### TAREFA A
Reproduza fielmente, no texto sobre as operações da Polícia Federal, o trecho que vai de "Nesta linha epistemológica, de" até "repressão criminal internacional.".
### TAREFA B
Dê continuidade ao texto sobre as operações da Polícia Federal a partir do ponto em que ele termina.
━━━ TEXTO DE LEITURA ━━━
Nas últimas semanas a comunidade jurídica e a imprensa especializada, suscitaram acalorados debates acerca das operações realizadas pela Polícia Federal, as quais teriam produzido violações a direitos e prerrogativas funcionais dos advogados.

Foi empregada uma linguagem carregada de signos ligados ao arbítrio, tratando-se o tema como “invasões de escritórios de advogados”, perpetrados por policiais federais, que não corresponde exatamente ao desiderato dos policiais que chefiam, planejam e executam, tão relevantes e complexas atividades de localização e obtenção de fontes de prova, que convergirão ao poder judiciário como meio de prova.

As autoridades policiais federais estão totalmente ambientadas aos influxos democráticos trazidos pela Constituição Federal de 1988, o obscurantismo não encontra vez e lugar em suas cartilhas, elas perseguem escrupulosamente a fomentação e o prestígio aos direitos fundamentais, amplamente disseminados na sociedade e na comunidade jurídica. Os valores culturais implementados primam por uma consciência ética e um senso moral aguçado, repudiando a violência, seja através da violação a integridade física e psíquica, seja pela profanação ou discriminação. No mesmo sentido é a postura do emprego da força necessária e compatível.

As armas empregadas pelos policiais federais estão ligadas à perspicácia, planejamento, técnicas científicas modernas, investigação objetiva para o conhecimento do fato criminal, tudo isso, adstritos à legalidade, princípio geral que somos tributários e escravos, assim como o devido processo legal e a dignidade da pessoa humana.

Nesta linha epistemológica, de pensamento e ação, são desencadeados os trabalhos dos policiais federais, mas sem esquecer suas funções constitucionais e legais, seu status historicamente granjeado, como instituição voltada à repressão aos crimes contra a União e ao erário público, com clara vocação de combate ao crime organizado e de alta ofensividade aos bens tão caros aos cidadãos, a vida, o patrimônio público, a probidade administrativa e política, favorecidos por sua abrangência de todo o território nacional e sua interligação a órgãos de repressão criminal internacional.
━━━ DADOS APRESENTADOS ━━━
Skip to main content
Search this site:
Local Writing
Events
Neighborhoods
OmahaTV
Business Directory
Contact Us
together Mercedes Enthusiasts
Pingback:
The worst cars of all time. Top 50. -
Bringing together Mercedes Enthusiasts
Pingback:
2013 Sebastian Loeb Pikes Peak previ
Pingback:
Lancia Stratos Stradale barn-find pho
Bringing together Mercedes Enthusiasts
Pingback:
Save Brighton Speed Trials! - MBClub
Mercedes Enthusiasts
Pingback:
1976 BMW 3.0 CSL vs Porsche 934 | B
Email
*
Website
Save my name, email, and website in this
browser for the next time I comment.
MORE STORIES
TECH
━━━
━━━ DADOS APRESENTADOS ━━━
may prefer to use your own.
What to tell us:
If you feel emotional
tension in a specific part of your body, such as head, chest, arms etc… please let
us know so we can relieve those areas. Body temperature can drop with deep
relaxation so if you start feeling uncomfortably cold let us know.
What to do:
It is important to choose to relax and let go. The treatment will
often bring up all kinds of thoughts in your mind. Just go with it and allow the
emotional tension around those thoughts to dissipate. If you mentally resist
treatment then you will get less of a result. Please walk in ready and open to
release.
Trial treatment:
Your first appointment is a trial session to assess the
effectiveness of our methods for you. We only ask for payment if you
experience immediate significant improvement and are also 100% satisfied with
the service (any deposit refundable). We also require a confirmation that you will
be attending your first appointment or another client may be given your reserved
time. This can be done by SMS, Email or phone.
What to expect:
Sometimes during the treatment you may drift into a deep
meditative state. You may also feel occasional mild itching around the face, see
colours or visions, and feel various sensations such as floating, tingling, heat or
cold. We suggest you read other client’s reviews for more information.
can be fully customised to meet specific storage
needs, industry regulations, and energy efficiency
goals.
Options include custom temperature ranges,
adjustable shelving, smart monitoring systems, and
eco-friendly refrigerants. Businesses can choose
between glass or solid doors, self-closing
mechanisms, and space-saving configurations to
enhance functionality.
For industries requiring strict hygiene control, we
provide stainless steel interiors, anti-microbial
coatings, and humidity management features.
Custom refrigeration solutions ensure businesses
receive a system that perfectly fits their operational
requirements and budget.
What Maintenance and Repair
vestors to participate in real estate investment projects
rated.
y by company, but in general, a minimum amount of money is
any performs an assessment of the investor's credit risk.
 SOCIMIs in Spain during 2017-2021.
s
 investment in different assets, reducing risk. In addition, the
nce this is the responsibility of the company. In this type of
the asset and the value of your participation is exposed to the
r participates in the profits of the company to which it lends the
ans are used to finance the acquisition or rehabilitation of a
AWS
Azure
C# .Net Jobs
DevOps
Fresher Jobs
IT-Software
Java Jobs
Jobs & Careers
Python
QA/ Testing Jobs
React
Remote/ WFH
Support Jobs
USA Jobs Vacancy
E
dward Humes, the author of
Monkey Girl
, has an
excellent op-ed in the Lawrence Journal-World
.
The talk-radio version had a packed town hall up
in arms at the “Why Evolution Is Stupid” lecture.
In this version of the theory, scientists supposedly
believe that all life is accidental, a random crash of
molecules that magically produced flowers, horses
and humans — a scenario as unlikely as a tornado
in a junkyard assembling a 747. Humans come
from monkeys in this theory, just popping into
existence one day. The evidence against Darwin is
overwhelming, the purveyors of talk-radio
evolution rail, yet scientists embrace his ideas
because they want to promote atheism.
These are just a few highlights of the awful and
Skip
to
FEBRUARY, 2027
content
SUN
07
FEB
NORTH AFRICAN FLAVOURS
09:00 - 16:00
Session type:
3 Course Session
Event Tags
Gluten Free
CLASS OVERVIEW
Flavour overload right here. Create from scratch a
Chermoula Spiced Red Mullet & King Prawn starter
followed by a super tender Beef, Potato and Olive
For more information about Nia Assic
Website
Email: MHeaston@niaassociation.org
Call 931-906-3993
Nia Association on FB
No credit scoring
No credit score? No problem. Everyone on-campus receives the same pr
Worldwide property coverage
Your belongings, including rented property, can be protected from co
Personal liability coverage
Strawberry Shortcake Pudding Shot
━━━
### RESPOSTA ESPERADA A
Nesta linha epistemológica, de pensamento e ação, são desencadeados os trabalhos dos policiais federais, mas sem esquecer suas funções constitucionais e legais, seu status historicamente granjeado, como instituição voltada à repressão aos crimes contra a União e ao erário público, com clara vocação de combate ao crime organizado e de alta ofensividade aos bens tão caros aos cidadãos, a vida, o patrimônio público, a probidade administrativa e política, favorecidos por sua abrangência de todo o território nacional e sua interligação a órgãos de repressão criminal internacional.

### RESPOSTA ESPERADA B
Os trabalhos de investigações policiais desenvolvidos, alguns deles no bojo de um sistema estratégico que requer operações complexas, com envolvimento de vastos recursos materiais e humanos, obedecem às normas legais vigentes, havendo debates entre a classe dirigente da instituição, os Delegados de Polícia Federal, visando discutir criticamente a profundidade e eficácia das operações, sua construção teórica e seu ajustamento ao sistema de persecução criminal, de maneira a fornecer subsídios probatórios sólidos a Justiça Pública.

As operações policiais por vezes são demoradas, perseguem elementos de provas que tragam a verdade sobre um fato penal conhecido pelos policiais, visando atingir um fato penal processual que permita ou não uma imputação criminal ao investigado.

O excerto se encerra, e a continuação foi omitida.